List of Famous people born in Ontario, Canada
Howie Meeker
Howard William Meeker was a Canadian professional hockey player in the National Hockey League, youth coach and educator in ice hockey, and a Progressive Conservative Member of Parliament. He became best known to Canadians as an excitable and enthusiastic television colour commentator for Hockey Night in Canada, breaking down strategy in between periods of games with early use of the telestrator.
Mackenzie Hughes
Mackenzie Hughes is a Canadian professional golfer.
Raymond Massey
Raymond Hart Massey was a Canadian actor, known for his commanding, stage-trained voice. For his lead role in Abe Lincoln in Illinois (1940), Massey was nominated for the Academy Award for Best Actor. He also was well known for playing Dr. Gillespie in the NBC television series Dr. Kildare (1961–1966). Today, he is most often seen in the film Arsenic and Old Lace (1944), in his role as the malevolent Jonathan Brewster, who looks like Boris Karloff, and violently attacks anyone who mentions the resemblance.
Richard Williams
Richard Edmund Williams was a Canadian–British animator, voice actor, director, and writer, best known for serving as animation director on Who Framed Roger Rabbit (1988), for which he won two Academy Awards, and for his unfinished feature film The Thief and the Cobbler (1993). He was also a film title sequence designer and animator. Other works in this field include the title sequences for What's New Pussycat? (1965) and A Funny Thing Happened on the Way to the Forum (1966) and title and linking sequences in The Charge of the Light Brigade and the intros of the eponymous cartoon feline for two of the later Pink Panther films. In 2002 he published The Animator's Survival Kit, an authoritative manual of animation methods and techniques, which has since been turned into a 16-DVD box set as well as an iOS app. From 2008 he worked as artist in residence at Aardman Animation in Bristol, and in 2015 he received both Oscar and BAFTA nominations in the best animated short category for his short film Prologue.
Laura Vandervoort
Laura Dianne Vandervoort is a Canadian actress. She is best known for her roles as Sadie Harrison in the CTV teen drama series Instant Star, Arla "The Bolt-Gun Killer" Cogan in the Syfy supernatural drama series Haven, Kara Zor-El (Supergirl) in The CW serial drama series Smallville, and as Lisa in the ABC science fiction series V (2009).
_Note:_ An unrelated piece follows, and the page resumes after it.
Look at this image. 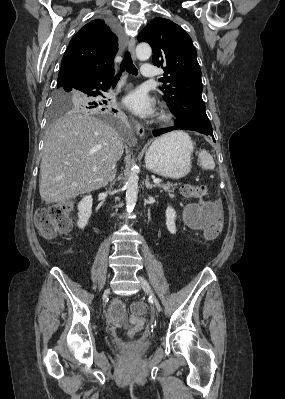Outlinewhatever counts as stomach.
I'll return each instance as SVG.
<instances>
[{"instance_id":"stomach-1","label":"stomach","mask_w":285,"mask_h":399,"mask_svg":"<svg viewBox=\"0 0 285 399\" xmlns=\"http://www.w3.org/2000/svg\"><path fill=\"white\" fill-rule=\"evenodd\" d=\"M193 143L181 131L169 133L155 140L145 155L148 170L169 178L187 175L191 166Z\"/></svg>"}]
</instances>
In 2014, she starred in the Space drama series Bitten, a television adaptation of Kelley Armstrong's book series Women of the Otherworld as Elena Michaels.
Leo Boivin
Leo Joseph Boivin was a Canadian professional ice hockey defenceman and coach who played 19 seasons in the National Hockey League (NHL). He played for the Toronto Maple Leafs, Boston Bruins, Detroit Red Wings, Pittsburgh Penguins, and Minnesota North Stars from 1952 to 1970.
Kirsty Duncan
Kirsty Ellen Duncan is a Canadian politician and medical geographer from Ontario, Canada. Duncan is the Member of Parliament (MP) for the Toronto riding of Etobicoke North and Duncan serves as deputy leader of the government in the House of Commons. Duncan has previously served as minister of science and minister of sport and persons with disabilities. She has published a book about her 1998 expedition to uncover the cause of the 1918 Spanish flu epidemic.
Shamier Anderson
Shamier Anderson is a Canadian actor. He is known for playing U.S. Deputy Marshal Xavier Dolls on the television series Wynonna Earp.
George Chuvalo
George Louis Chuvalo CM is a Canadian former professional boxer who was a five-time Canadian heavyweight champion and two-time world heavyweight title challenger. Chuvalo is known for having never been knocked down in his 93 bout professional career including fights against Muhammad Ali, Joe Frazier, and George Foreman. Chuvalo was inducted into the Ontario Sports Hall of Fame in 1995.
Dyson Heydon
John Dyson Heydon is a former Australian judge and barrister who served on the High Court of Australia from 2003 to 2013 and the New South Wales Court of Appeal from 2000 to 2003, and previously served as Dean of the Sydney Law School. He retired from the bench at the constitutionally-mandated age of 70 and went on to chair the Royal Commission into Trade Union Governance and Corruption between 2014 and 2015.